# About this exercise
Your answer must be the lines of the entries below, exactly as written, from the first line through the line containing "shopping platform. We spent a lot of".

++++

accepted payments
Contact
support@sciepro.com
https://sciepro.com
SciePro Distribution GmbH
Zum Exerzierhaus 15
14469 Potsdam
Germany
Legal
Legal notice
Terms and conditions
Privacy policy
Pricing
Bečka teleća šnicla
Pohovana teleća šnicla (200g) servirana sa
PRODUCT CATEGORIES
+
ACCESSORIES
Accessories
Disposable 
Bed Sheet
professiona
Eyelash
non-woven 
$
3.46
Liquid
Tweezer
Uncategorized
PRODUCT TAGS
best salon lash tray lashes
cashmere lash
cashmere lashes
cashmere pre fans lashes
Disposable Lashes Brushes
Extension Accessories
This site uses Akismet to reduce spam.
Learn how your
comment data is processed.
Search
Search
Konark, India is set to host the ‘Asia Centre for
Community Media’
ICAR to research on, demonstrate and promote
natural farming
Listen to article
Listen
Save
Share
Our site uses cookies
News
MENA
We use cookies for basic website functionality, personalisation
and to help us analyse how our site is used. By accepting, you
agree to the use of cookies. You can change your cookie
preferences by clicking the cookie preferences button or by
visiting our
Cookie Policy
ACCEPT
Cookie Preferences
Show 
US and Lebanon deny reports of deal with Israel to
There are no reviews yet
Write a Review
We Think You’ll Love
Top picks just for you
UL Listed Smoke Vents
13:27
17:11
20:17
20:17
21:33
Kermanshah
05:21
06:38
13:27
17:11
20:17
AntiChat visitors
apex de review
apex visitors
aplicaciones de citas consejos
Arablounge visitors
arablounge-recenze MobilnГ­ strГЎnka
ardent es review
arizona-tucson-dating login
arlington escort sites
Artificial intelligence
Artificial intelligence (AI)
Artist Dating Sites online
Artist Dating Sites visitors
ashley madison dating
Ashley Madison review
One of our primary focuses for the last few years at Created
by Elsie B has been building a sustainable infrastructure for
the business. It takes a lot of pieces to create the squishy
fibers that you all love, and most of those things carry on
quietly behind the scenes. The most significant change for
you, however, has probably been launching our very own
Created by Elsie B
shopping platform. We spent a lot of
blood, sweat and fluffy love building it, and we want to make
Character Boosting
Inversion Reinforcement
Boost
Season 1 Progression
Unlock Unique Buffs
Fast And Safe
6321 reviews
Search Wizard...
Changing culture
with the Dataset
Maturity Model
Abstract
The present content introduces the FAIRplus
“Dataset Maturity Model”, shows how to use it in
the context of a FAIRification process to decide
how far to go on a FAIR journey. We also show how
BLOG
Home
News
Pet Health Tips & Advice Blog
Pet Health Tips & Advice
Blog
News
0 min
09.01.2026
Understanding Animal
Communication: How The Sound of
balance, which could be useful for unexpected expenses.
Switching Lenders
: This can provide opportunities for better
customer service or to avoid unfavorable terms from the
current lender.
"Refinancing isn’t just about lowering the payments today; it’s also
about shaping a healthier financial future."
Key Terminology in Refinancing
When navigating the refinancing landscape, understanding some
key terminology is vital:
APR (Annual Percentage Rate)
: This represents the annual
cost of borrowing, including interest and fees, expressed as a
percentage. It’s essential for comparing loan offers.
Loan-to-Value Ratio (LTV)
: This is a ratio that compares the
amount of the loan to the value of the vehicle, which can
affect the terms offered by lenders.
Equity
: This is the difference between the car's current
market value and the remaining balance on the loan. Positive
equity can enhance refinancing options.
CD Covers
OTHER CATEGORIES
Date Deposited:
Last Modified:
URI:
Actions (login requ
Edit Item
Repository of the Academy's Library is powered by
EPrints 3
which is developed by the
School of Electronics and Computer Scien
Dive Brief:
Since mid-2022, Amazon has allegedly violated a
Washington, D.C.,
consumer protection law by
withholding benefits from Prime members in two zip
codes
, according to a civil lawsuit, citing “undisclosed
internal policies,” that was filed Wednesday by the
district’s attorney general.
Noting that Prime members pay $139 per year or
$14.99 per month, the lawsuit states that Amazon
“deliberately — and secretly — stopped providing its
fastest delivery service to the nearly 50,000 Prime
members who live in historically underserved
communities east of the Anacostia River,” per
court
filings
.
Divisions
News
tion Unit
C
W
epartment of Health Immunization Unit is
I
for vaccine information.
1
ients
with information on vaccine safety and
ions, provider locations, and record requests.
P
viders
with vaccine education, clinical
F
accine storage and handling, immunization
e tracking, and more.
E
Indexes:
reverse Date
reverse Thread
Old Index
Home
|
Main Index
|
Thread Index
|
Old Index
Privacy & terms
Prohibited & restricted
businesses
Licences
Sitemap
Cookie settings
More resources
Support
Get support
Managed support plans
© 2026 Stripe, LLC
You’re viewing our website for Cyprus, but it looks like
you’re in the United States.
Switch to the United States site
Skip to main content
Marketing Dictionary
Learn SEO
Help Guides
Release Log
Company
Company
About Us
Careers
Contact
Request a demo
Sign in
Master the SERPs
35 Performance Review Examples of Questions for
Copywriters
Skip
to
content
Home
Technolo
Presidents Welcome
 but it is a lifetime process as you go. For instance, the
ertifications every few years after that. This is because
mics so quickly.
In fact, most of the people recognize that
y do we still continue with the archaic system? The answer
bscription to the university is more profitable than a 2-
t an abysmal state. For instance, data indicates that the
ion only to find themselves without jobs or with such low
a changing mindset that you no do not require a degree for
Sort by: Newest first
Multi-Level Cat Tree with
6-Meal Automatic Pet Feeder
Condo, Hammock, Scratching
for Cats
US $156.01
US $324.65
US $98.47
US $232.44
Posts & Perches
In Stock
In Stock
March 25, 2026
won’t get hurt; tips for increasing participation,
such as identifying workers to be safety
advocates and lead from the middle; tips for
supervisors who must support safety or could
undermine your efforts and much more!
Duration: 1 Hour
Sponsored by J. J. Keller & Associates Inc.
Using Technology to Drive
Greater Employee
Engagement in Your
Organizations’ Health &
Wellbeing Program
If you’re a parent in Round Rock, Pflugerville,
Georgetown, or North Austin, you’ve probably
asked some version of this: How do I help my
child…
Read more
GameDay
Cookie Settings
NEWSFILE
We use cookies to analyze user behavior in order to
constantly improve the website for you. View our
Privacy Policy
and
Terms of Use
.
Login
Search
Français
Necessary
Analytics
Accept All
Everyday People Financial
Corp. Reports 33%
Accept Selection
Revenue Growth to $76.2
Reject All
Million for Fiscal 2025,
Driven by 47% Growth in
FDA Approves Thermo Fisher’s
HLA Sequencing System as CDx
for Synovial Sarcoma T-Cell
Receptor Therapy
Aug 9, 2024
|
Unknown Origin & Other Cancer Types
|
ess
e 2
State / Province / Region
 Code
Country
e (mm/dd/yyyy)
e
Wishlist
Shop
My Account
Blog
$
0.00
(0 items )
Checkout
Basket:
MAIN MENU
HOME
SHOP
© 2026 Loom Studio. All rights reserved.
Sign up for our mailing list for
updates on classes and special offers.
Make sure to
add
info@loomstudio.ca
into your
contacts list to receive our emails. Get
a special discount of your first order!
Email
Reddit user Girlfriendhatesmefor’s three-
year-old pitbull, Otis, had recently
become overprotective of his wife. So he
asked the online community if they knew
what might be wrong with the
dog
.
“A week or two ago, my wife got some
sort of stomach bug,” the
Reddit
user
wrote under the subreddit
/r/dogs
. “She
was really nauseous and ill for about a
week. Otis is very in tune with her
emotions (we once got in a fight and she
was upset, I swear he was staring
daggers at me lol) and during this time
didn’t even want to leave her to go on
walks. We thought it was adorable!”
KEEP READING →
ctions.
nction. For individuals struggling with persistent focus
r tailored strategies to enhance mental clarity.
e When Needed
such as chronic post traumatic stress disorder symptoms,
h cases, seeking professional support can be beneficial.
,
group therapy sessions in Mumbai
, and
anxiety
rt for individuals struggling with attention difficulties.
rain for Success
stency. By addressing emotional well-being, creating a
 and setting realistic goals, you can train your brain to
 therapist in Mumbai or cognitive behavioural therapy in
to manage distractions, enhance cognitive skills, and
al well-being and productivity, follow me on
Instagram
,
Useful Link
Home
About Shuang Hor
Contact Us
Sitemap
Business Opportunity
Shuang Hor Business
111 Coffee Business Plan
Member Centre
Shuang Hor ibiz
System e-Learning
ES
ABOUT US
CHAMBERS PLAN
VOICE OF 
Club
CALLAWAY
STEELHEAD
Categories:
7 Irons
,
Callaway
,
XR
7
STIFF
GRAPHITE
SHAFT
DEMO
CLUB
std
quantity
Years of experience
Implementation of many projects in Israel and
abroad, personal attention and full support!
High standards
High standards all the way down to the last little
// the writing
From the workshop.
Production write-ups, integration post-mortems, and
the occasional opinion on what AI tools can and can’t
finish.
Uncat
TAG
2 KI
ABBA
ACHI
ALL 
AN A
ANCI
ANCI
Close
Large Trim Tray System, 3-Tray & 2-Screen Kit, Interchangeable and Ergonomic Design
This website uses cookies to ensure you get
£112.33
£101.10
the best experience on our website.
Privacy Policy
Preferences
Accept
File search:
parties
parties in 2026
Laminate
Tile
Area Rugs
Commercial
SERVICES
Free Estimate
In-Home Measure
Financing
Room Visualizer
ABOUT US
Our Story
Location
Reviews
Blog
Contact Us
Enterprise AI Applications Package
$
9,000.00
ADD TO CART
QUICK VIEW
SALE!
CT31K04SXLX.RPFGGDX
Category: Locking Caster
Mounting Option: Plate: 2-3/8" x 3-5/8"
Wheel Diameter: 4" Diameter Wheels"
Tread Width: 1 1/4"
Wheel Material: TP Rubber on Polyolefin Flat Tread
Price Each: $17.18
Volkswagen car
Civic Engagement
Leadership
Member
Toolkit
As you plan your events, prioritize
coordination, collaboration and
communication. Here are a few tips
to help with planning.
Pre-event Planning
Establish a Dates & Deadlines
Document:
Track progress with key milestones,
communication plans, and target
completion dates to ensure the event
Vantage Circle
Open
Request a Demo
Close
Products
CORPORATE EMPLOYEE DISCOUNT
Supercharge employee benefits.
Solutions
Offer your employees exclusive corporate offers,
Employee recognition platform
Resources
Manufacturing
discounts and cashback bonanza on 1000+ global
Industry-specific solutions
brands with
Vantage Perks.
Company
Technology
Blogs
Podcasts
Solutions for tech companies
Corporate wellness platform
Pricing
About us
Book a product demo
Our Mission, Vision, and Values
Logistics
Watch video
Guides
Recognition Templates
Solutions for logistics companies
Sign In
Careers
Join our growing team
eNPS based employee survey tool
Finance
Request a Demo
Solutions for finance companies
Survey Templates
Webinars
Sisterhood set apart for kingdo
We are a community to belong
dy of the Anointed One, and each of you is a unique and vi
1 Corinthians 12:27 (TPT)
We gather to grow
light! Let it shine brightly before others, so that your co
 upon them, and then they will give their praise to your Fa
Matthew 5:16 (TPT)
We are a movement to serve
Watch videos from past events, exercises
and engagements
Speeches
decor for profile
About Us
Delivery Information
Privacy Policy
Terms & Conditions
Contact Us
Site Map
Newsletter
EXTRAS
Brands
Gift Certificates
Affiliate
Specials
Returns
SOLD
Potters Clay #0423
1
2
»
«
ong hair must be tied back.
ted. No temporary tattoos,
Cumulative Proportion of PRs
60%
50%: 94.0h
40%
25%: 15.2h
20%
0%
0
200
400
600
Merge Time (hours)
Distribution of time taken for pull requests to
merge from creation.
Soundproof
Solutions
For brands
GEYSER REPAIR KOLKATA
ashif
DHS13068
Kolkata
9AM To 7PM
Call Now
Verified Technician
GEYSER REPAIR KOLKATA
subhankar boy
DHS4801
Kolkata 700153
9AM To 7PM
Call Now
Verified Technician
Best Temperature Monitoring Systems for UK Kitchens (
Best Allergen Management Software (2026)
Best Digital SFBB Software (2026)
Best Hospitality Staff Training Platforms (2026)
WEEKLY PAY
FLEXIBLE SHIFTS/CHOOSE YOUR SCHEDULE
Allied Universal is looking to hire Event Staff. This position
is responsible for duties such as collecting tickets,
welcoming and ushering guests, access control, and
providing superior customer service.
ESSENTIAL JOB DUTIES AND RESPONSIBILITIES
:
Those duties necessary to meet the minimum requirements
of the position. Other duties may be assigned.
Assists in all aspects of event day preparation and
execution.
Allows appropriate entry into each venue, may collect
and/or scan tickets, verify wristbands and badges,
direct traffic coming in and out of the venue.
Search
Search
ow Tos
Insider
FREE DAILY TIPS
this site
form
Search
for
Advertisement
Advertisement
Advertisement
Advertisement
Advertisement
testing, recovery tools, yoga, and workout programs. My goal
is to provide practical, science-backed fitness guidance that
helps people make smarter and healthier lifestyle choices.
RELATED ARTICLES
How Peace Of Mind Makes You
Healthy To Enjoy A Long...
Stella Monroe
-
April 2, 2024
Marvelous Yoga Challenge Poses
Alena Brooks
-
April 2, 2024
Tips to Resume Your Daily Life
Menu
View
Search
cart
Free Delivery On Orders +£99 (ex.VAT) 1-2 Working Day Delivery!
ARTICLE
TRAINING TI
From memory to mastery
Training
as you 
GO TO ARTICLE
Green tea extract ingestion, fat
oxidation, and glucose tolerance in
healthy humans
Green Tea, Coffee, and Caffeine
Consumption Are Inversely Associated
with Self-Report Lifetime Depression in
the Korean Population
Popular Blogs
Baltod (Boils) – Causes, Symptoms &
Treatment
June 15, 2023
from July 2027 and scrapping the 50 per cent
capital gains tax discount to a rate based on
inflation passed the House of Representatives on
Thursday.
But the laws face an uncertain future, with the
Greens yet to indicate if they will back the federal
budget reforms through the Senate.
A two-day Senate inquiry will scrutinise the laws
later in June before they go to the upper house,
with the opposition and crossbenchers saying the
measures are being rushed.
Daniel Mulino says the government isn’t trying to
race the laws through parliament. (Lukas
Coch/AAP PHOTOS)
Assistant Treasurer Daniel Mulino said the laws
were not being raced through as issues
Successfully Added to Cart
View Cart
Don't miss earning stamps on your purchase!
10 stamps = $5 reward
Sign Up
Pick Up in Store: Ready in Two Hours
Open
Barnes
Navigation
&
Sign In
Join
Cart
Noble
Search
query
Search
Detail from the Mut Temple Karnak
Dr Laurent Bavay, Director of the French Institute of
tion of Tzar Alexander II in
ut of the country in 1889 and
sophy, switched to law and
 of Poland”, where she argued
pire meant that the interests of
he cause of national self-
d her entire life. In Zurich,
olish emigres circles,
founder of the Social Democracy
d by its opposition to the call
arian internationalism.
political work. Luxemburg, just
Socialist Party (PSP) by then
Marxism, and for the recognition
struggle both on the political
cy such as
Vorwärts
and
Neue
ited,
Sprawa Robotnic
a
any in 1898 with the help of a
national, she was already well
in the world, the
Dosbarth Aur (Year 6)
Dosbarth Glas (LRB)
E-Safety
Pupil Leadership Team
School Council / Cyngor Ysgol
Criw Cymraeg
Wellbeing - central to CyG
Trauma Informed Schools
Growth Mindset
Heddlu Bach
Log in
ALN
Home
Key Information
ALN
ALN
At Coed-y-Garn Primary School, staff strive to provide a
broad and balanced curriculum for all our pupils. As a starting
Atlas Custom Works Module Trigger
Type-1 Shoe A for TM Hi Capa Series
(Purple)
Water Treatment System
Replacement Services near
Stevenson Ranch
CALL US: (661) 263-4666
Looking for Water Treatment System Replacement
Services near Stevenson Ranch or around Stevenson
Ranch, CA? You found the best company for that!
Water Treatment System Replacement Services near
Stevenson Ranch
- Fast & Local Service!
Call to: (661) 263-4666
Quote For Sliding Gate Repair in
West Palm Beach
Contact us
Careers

++++

# Exercise result
accepted payments
Contact
support@sciepro.com
https://sciepro.com
SciePro Distribution GmbH
Zum Exerzierhaus 15
14469 Potsdam
Germany
Legal
Legal notice
Terms and conditions
Privacy policy
Pricing
Bečka teleća šnicla
Pohovana teleća šnicla (200g) servirana sa
PRODUCT CATEGORIES
+
ACCESSORIES
Accessories
Disposable 
Bed Sheet
professiona
Eyelash
non-woven 
$
3.46
Liquid
Tweezer
Uncategorized
PRODUCT TAGS
best salon lash tray lashes
cashmere lash
cashmere lashes
cashmere pre fans lashes
Disposable Lashes Brushes
Extension Accessories
This site uses Akismet to reduce spam.
Learn how your
comment data is processed.
Search
Search
Konark, India is set to host the ‘Asia Centre for
Community Media’
ICAR to research on, demonstrate and promote
natural farming
Listen to article
Listen
Save
Share
Our site uses cookies
News
MENA
We use cookies for basic website functionality, personalisation
and to help us analyse how our site is used. By accepting, you
agree to the use of cookies. You can change your cookie
preferences by clicking the cookie preferences button or by
visiting our
Cookie Policy
ACCEPT
Cookie Preferences
Show 
US and Lebanon deny reports of deal with Israel to
There are no reviews yet
Write a Review
We Think You’ll Love
Top picks just for you
UL Listed Smoke Vents
13:27
17:11
20:17
20:17
21:33
Kermanshah
05:21
06:38
13:27
17:11
20:17
AntiChat visitors
apex de review
apex visitors
aplicaciones de citas consejos
Arablounge visitors
arablounge-recenze MobilnГ­ strГЎnka
ardent es review
arizona-tucson-dating login
arlington escort sites
Artificial intelligence
Artificial intelligence (AI)
Artist Dating Sites online
Artist Dating Sites visitors
ashley madison dating
Ashley Madison review
One of our primary focuses for the last few years at Created
by Elsie B has been building a sustainable infrastructure for
the business. It takes a lot of pieces to create the squishy
fibers that you all love, and most of those things carry on
quietly behind the scenes. The most significant change for
you, however, has probably been launching our very own
Created by Elsie B
shopping platform. We spent a lot of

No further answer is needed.